-- Data provided follows --

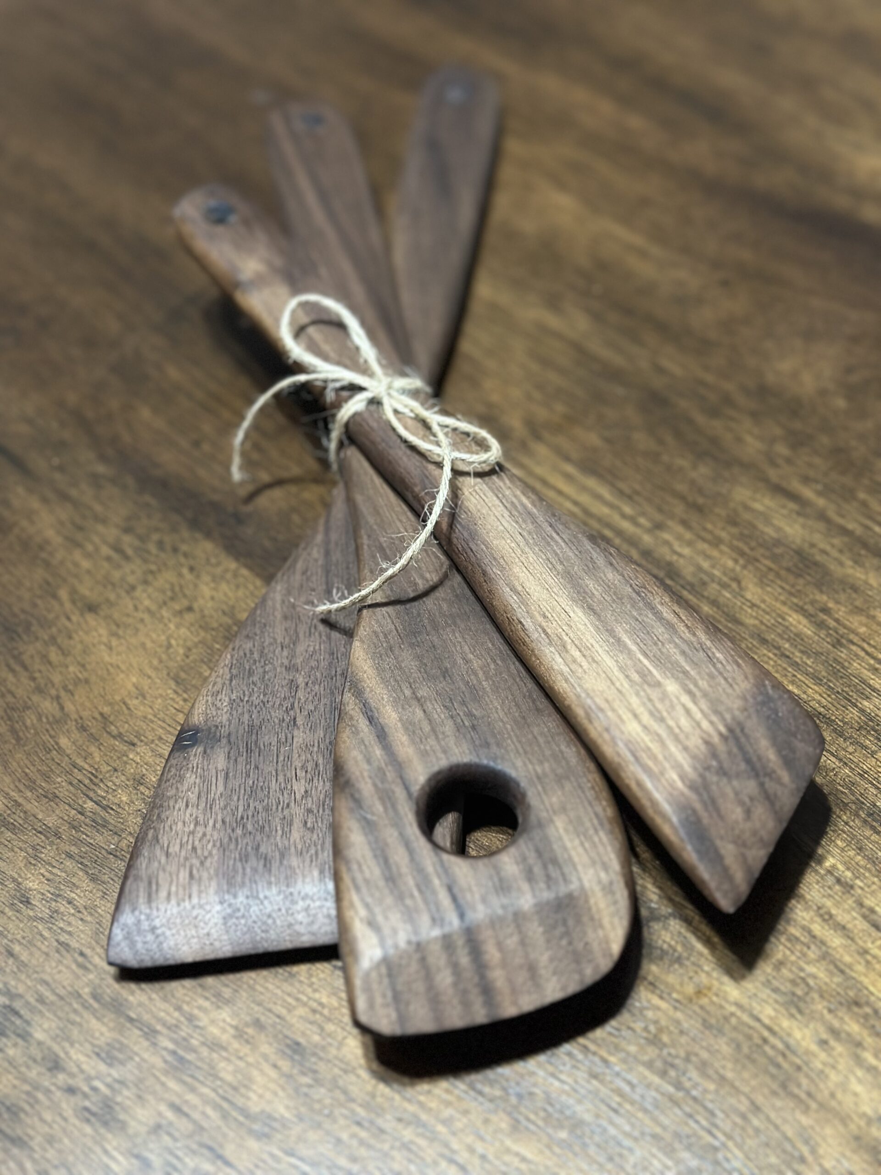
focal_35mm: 48
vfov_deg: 39.7
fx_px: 1629
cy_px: 588
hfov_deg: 30.3
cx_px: 440
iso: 640
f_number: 1.78
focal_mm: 6.86
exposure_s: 1/30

-- Data provided concluded --

**What to produce**
Give the listing again word for word. Skip any pictures.

**Answer to this problem**
focal_35mm: 48
vfov_deg: 39.7
fx_px: 1629
cy_px: 588
hfov_deg: 30.3
cx_px: 440
iso: 640
f_number: 1.78
focal_mm: 6.86
exposure_s: 1/30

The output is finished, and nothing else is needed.